Detection of Enterobacter sakazakii and Other Pathogens Associated with Infant Formula Powder by Use of a DNA Microarray{triangledown} ,{dagger}

Min Wang,1,2,3,4,{ddagger} Boyang Cao,1,2,3,4,{ddagger} Qili Gao,6 Yamin Sun,1,2,3,4 Pei Liu,6 Lu Feng,1,2,3,4,5 and Lei Wang1,2,3,4,5*

TEDA School of Biological Sciences and Biotechnology, Nankai University, 23 HongDa Street, TEDA, Tianjin 300457, China,1 Key Laboratory of Molecular Microbiology and Technology of the Ministry of Education, Nankai University, Tianjin 300071, China,2 Tianjin State Laboratory of Microbial Functional Genomics, 23 HongDa Street, TEDA, Tianjin 300457, China,3 Tianjin Research Center for Functional Genomics and Biochips, 23 HongDa Street, TEDA, Tianjin 300457, China,4 Tianjin Biochip Corporation, 23 HongDa Street, TEDA, Tianjin 300457, China,5 Tianjin Entry-Exit Inspection and Quarantine Bureau, 8 ZhaoFa Residential Quarter, 2nd St., TEDA, Tianjin 300457, China6

Received 18 February 2009/ Returned for modification 4 May 2009/ Accepted 23 July 2009

Pathogen detection is critical to the process of generating and testing powdered infant formula (PIF). An obstacle associated with PIF microbial surveillance is that most current procedures are time-consuming and labor-intensive. We have developed a rapid, DNA microarray-based detection technique to identify 10 different pathogenic bacteria associated with PIF contamination based on the 16S-23S rRNA gene internal transcribed spacer (ITS) sequences and wzy (O antigen polymerase) gene. Using this procedure, Enterobacter sakazakii, Salmonella enterica, Klebsiella pneumoniae, Klebsiella oxytoca, Serratia marcescens, Acinetobacter baumannii, Bacillus cereus, Listeria monocytogenes, Staphylococcus aureus, and Escherichia coli O157 were identified. One hundred eighty-five strains were used to validate the microarray assay (including 134 target pathogen strains and 51 closely related bacteria). Twenty-seven probes reproducibly detected multiple pathogens with high specificity and sensitivity (0.100 ng genomic DNA or 104 CFU/ml). Twenty-one real PIF samples were tested by the microarray with 100% accuracy. The data presented reveal that the designed oligonucleotide microarray is a promising method for basic microbiology, clinical diagnosis, food safety, and epidemiological surveillance.

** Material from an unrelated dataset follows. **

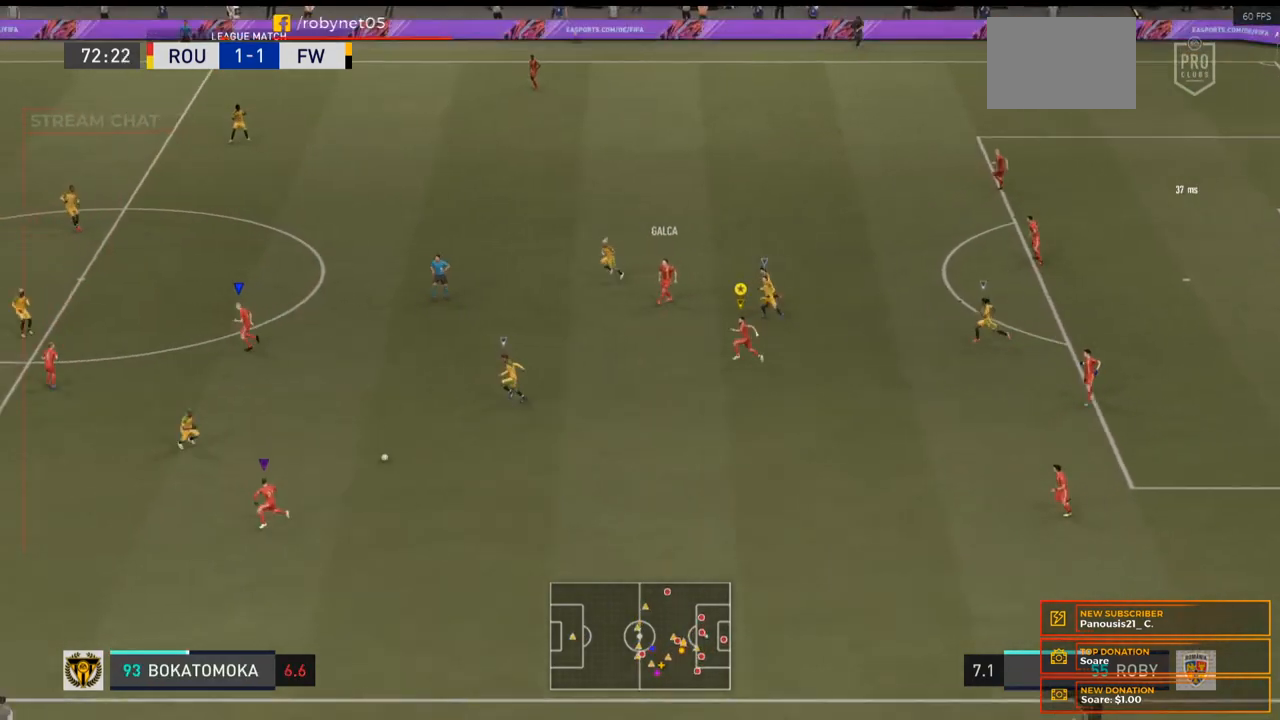
{"dt_ms": 500, "buttons": ["R2"], "left_stick": "left", "right_stick": "center", "events": []}
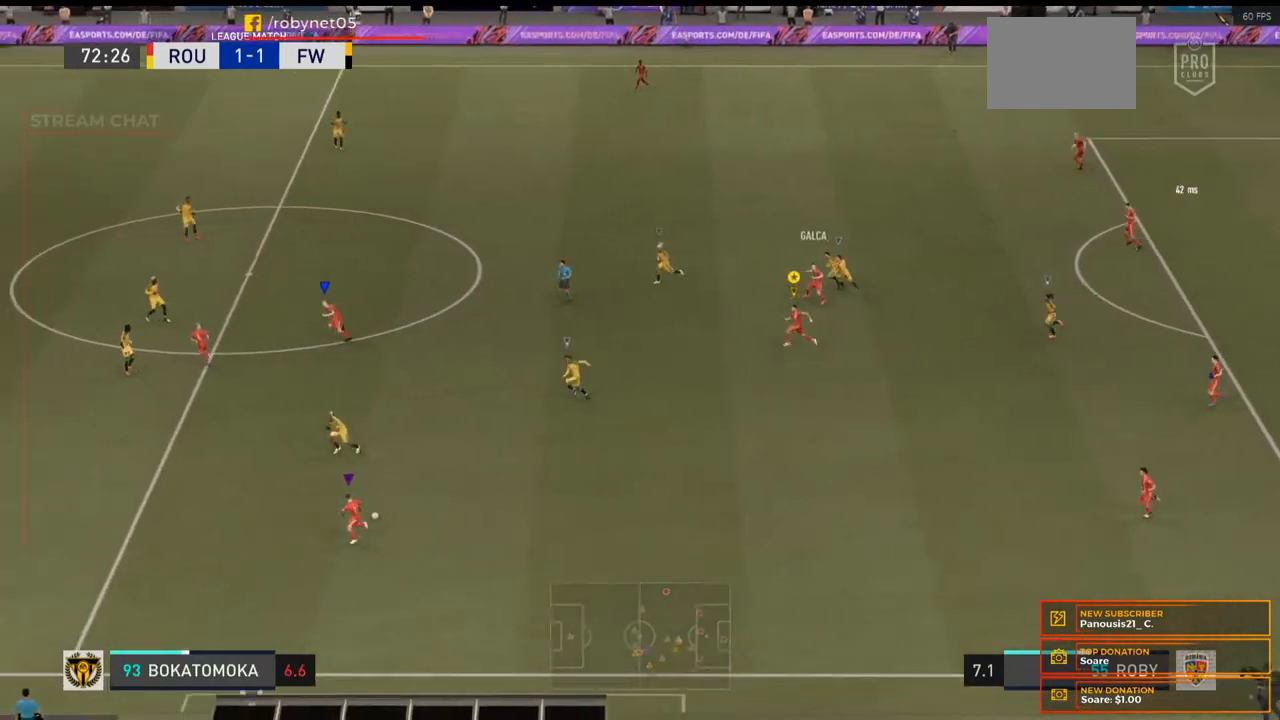
{"dt_ms": 500, "buttons": ["R2"], "left_stick": "left", "right_stick": "center", "events": []}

* Corresponding author. Mailing address: TEDA School of Biological Sciences and Biotechnology, Nankai University, 23 HongDa St., TEDA, Tianjin 300457, China. Phone: 86-22-66229588. Fax: 86-22-66229596. E-mail: wanglei{at}nankai.edu.cn

{triangledown} Published ahead of print on 29 July 2009.

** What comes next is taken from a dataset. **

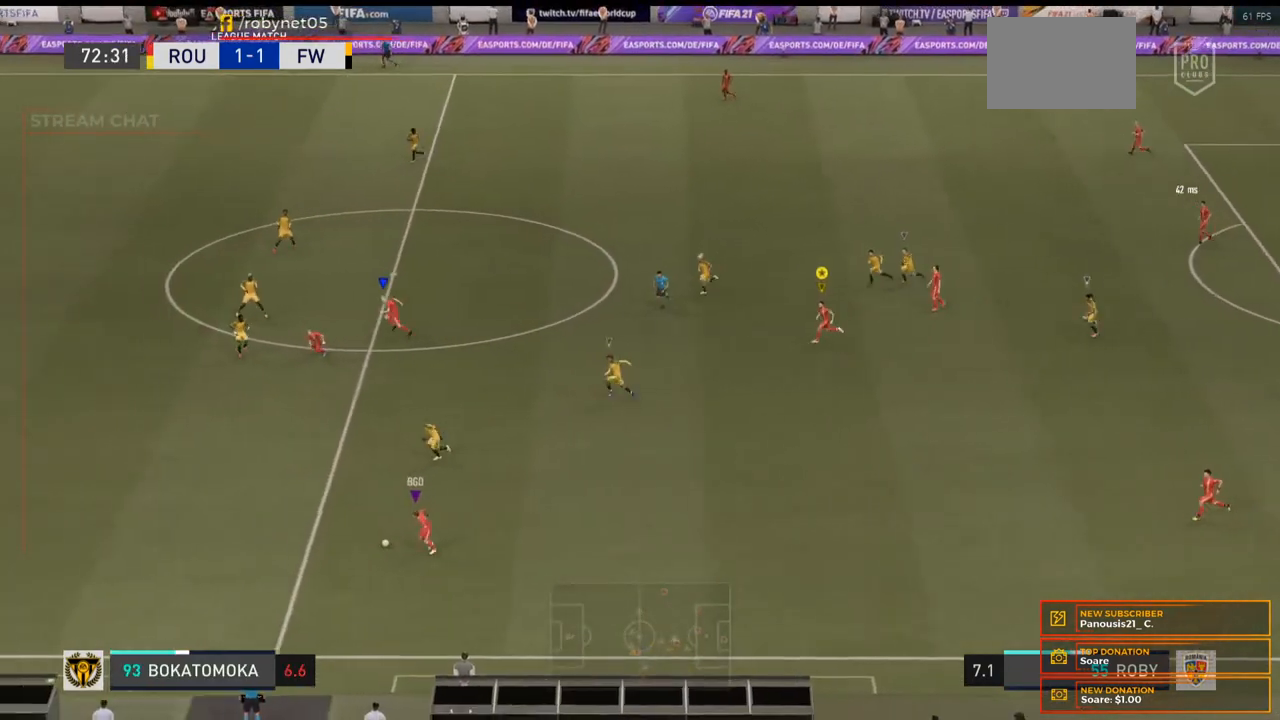
{"dt_ms": 500, "buttons": ["R2"], "left_stick": "left", "right_stick": "center", "events": []}
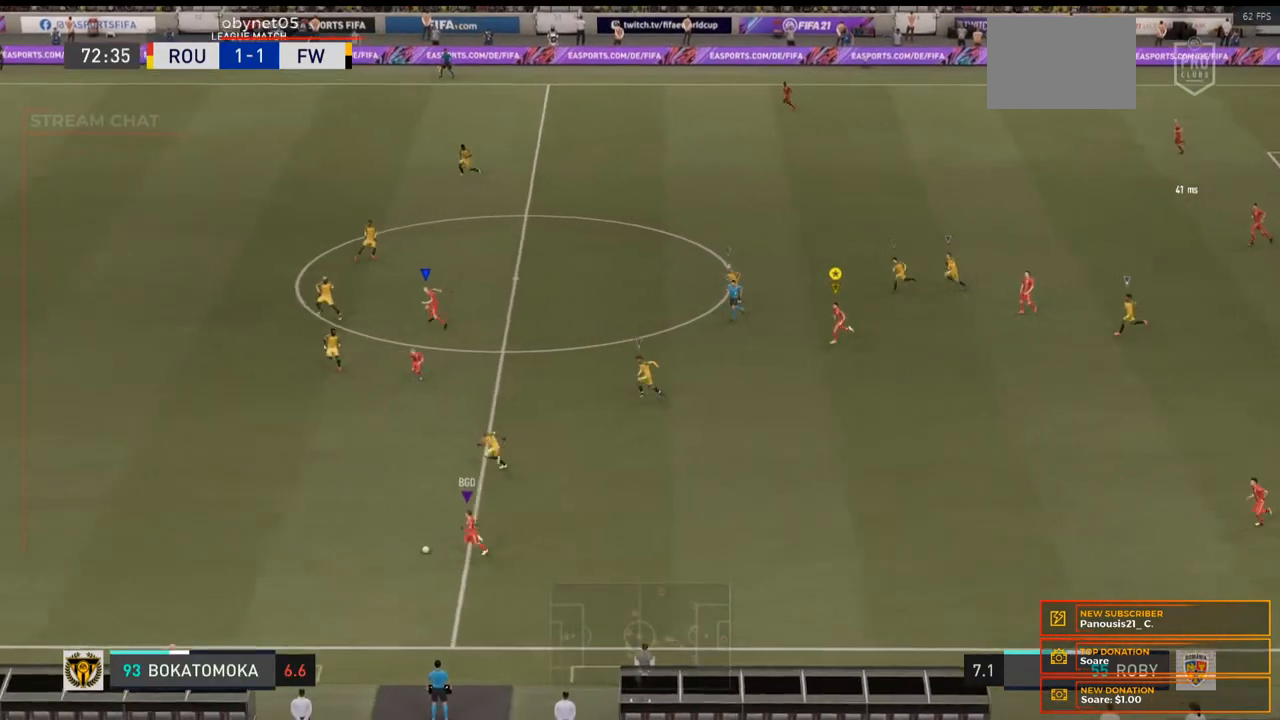
{"dt_ms": 500, "buttons": ["R2"], "left_stick": "left", "right_stick": "center", "events": []}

{dagger} Supplemental material for this article may be found at http://jcm.asm.org/.

{ddagger} These authors contributed equally to this report.

Journal of Clinical Microbiology, October 2009, p. 3178-3184, Vol. 47, No. 10
0095-1137/09/$08.00+0     doi:10.1128/JCM.00366-09
Copyright © 2009, American Society for Microbiology. All Rights Reserved.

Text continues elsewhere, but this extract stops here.